I knew during all these thirty years since I got my first personal computer that every year something new and better had come along which I had eagerly adopted and delighted in. And here was all this stuff, covered with dust, old cables dried out and cracking, floppy drives corroding, CD’s storing so little that I have hundreds of them, portable hard drives holding so little that I had to keep adding new ones until I now have thirty or so portable hard drives.
And to complicate all of these devices, the chargers that connected them to power changed in plugin sizes from device to device leaving with me a large box of miscellaneous chargers with no idea what connects to what. And to make matters even worse, the wires that connected these devices to each other had different types of connection plugs using different programs. The result is that I have almost no idea how to retrieve any of the information on these different forms of storage.

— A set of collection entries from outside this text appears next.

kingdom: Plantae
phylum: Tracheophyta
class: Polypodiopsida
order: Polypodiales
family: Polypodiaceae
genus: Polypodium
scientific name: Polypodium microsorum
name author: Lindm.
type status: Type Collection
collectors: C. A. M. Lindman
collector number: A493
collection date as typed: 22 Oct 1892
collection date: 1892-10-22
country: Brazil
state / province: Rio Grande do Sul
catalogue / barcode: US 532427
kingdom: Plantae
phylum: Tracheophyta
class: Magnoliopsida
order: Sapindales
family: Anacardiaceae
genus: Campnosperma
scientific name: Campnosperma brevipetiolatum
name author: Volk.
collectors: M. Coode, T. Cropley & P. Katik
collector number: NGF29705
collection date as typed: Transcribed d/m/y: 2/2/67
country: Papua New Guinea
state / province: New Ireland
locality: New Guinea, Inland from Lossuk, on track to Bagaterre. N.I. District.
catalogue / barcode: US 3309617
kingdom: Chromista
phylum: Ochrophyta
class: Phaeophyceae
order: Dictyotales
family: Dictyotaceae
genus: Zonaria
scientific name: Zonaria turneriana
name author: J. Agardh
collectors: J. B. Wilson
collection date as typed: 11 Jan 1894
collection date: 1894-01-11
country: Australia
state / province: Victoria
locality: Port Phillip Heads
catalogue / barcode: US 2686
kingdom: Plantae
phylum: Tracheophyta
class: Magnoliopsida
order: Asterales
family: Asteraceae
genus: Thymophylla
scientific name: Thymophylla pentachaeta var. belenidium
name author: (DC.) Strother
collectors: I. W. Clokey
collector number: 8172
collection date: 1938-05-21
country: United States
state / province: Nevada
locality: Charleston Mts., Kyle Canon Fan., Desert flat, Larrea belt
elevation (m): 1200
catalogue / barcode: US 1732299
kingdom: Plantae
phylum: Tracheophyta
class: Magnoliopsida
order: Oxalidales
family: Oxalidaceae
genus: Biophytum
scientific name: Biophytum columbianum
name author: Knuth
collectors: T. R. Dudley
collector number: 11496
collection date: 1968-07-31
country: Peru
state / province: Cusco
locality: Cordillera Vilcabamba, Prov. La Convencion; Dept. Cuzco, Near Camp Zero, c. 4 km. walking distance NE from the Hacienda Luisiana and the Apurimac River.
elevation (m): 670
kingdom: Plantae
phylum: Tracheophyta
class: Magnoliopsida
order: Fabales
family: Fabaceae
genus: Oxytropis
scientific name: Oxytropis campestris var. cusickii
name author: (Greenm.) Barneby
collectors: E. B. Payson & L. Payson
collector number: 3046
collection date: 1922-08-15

Some of this clutter, for instance the tape cassettes used by the early Tandy need readers and wires that utilize forgotten computer programs that are now indecipherable to me so that all I can do is to throw them out with all the information on them. I don’t have any readers for the old floppy disks, carefully labeled, and suspect that the disks are corroded in any case. The CD’s and the portable drives, if I can find the right readers and cords to connect them are probably still readable, but I shifted to Apple from PC’s half way through and the Word Perfect programming on the PCs is hard to read. My only hope is to save the photographs that I began to take with digital cameras in 1998.
I have about 10 milk cartons full of this stuff and the old devices I used to use. But the moral of this story is that in the shift from manual to digital that I have so delighted in and adopted all these years, I have avoided thinking about the consequences of the digital revolution, completely closing my mind to what I (and I expect almost everyone else) has been been getting into. And now I am facing a reckoning and am overwhelmed.
The digital revolution that is powering change in the world that is overwhelming us and dislocating economies and cultural values and causing terrible polarization, is also leaving a stream of outmoded digital junk and tangles of wires that I am trying to decipher.